Haedar Nashir Ajak Pemimpin Agama Ciptakan Suasana Damai dan Keadaban Mulia dalam Berbangsa

Ketua Umum PP Muhammadiyah Haedar Nashir meminta warga persyarikatan dan umat Islam untuk bijak dan tak berlebihan menanggapi polemik klaim Ketua Umum PBNU KH Said Aqil Siradj yang menyebut ‘jika imam dan khatib masjid selain NU, salah’.

Haedar Nashir Ajak Pemimpin Agama Ciptakan Suasana Damai dan Keadaban Mulia dalam Berbangsa
Ketua Umum PP Muhammaidyah, Haedar Nashir.

MONITORDAY.COM - Ketua Umum PP Muhammadiyah Haedar Nashir meminta warga persyarikatan dan umat Islam untuk bijak dan tak berlebihan menanggapi polemik klaim Ketua Umum PBNU KH Said Aqil Siradj yang menyebut ‘jika imam dan khatib masjid selain NU, salah’.
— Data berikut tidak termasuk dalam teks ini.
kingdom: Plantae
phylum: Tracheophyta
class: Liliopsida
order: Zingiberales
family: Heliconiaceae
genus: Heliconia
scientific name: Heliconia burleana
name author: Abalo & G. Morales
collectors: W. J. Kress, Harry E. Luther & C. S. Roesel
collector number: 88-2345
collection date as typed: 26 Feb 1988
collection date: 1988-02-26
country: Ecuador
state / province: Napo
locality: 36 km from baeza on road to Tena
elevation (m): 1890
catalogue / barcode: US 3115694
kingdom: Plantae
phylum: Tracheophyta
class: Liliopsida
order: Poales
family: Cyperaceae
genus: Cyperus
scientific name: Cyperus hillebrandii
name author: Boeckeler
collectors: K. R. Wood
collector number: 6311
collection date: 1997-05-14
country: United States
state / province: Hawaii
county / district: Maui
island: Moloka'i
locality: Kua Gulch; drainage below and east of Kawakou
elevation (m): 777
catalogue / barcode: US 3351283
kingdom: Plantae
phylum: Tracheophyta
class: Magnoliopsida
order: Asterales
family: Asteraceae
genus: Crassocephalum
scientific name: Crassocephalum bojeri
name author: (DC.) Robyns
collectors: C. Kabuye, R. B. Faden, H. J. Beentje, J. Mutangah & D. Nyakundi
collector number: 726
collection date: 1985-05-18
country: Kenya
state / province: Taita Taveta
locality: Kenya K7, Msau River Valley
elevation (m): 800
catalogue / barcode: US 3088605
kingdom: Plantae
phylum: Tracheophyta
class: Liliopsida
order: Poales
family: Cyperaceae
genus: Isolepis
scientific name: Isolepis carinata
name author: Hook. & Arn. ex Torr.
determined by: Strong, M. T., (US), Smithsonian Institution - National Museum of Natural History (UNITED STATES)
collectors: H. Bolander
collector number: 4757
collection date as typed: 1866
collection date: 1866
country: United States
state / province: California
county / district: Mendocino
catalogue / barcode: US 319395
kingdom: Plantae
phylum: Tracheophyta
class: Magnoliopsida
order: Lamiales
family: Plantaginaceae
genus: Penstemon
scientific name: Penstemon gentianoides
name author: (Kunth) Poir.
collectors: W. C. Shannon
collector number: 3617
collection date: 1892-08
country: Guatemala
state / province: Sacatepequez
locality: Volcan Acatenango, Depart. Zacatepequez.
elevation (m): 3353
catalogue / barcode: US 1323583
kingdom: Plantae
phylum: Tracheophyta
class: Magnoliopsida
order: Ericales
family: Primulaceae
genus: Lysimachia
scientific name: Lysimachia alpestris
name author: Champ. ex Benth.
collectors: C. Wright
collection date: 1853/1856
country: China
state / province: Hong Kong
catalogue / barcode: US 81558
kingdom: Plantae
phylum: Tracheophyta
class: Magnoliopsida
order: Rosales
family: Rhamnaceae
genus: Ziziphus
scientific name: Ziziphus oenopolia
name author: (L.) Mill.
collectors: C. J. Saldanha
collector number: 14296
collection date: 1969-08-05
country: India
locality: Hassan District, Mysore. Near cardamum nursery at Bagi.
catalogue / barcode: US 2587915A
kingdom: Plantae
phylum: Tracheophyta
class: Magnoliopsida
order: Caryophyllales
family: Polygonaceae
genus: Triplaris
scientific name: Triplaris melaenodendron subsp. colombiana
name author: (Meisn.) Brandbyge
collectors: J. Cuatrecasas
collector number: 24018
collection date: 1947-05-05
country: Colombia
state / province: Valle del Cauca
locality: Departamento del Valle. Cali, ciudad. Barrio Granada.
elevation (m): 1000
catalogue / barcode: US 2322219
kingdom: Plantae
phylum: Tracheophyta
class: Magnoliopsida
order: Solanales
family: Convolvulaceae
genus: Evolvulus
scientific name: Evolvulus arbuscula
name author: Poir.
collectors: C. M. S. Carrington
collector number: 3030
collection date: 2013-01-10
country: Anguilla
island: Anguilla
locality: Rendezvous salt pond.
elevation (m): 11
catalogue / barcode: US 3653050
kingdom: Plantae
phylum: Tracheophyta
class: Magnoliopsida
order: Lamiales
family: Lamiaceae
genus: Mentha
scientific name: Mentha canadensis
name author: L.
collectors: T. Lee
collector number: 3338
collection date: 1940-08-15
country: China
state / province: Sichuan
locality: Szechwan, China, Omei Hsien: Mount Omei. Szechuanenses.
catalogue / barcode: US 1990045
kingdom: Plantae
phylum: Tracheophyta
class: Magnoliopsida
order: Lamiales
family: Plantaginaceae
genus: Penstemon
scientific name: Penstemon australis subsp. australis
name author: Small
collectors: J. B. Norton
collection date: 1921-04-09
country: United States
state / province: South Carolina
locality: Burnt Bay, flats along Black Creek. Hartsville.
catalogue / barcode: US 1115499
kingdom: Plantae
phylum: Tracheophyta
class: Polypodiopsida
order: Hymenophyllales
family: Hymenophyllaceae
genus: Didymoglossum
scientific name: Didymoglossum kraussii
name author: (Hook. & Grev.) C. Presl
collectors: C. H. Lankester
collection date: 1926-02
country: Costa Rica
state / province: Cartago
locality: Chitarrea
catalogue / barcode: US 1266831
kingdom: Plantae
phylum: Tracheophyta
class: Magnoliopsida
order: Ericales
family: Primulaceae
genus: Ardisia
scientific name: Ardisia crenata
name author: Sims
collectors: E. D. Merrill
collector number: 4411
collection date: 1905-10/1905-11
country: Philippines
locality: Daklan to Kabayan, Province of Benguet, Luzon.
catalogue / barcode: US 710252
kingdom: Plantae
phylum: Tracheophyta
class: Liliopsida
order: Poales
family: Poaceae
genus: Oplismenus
“Tetap ciptakan suasana tenang dan ukhuwah, tidak perlu bereaksi melebihi takaran. Tunjukkan warga Persyarikatan cerdas dan dewasa,” terang Haedar saat dihubungi pada Senin (28/1).

Menurut Haedar, lebih baik umat Islam mengedepankan ukhuwah dan mengerjakan agenda-agenda yang positif untuk kemajuan umat dan bangsa. Itu lebih baik, kata dia, ketimbang mempersoalkan pernyataan KH Said Aqil, apalagi ini tahun politik.

“Hendaknya pernyataan Kyai Aqil Siradj jangan jadi polemik di lingkungan umat Islam dan masyarakat, lebih-lebih di tahun politik. Semua pihak diharapkan bijak dan tidak memperpanjang masalah ini. Kita kedepankan ukhuwah dan kerjakan agenda positif untuk kemajuan umat dan bangsa,” ujarnya.

Seperti diketahui, dalam acara Harlah Muslimat NU di Gelora Bung Karno pada Minggu (27/1) kemarin, Ketua Umum PBNU KH Said Aqil Siradj mengatakan bahwa ‘Jika imam dan khatib masjid selain dari NU, maka salah semua’.

Muhammadiyah, kata Haedar, sangat berharap dan berpandangan tegas bahwa negara dan instansi pemerintah Indonesia harus menjadi milik bersama, seperti diamanatkan konstitusi, jangan menjadi milik golongan.

“Pemerintah harus berasaskan meritokrasi atau dasar kepantasan dan karir, jangan di atas kriteria primordilisme atau sekteranisme. Jika Indonesia ingin menjadi negara modern yang maju, maka bangun good governance dan profesionalisme, termasuk di Kementrian Agama,” tegas Haedar.

Lebih lanjut menurut Haedar, negara hangan dibangun berdasarkan kriteria golongan, apalagi dijadikan milik golongan tertentu. Jika primordialisme dibiarkan masuk dan dominan dalam institusi pemerintahan maka akan menghilangkan objektivisme dan prinsip negara milik semua.

“Bahaya jika hal itu dibiarkan, akan menjadi preseden buruk bagi demokrasi, bahkan dapat memicu konflik atau perebutan antargolongan di Indonesia,” tuturnya.

Haedar menegaskan, Indonesia jangan didominasi oleh satu golongan apalagi bermazhab golongan tertentu. Apalagi jika pandangan golongan itu menagasikan komponen bangsa lainnya, dengan menganggap diri paling benar. Hal itu, kata Haedar, merupakan bentuk dari fanatisme dan menjurus ke radikalisme. Bila sudah begitu, kata Haedar, mau dikemanakan Pancasila dan Bhineka Tunggal Ika?

Haedar lalu menghimbau, hendaknya semua tokoh umat dan bangsa penting mengedepankan ukhuwah secara autentik untuk merajut kebersamaan nan tulus dan tidak mengedepankan egoism golongan.

“Di tahun politik ini, bahkan jauhi ujaran-ujaran yang berpotensi menumbuhkan keretakan di tubuh umat dan bangsa, jika ingin Indonesia rukun dan utuh sebagaimana sering disuarakan dengan penuh gelora,” pungkas Haedar.

Para pemimpin agama semestinya, kata Haedar, dapat menampilkan uswah hasanah dan tidak menebar resah agar umat makin santun dan bijaksana.

“Mari ciptakan suasana damai dan keadaban mulia dalam berbangsa,” seru Haedar.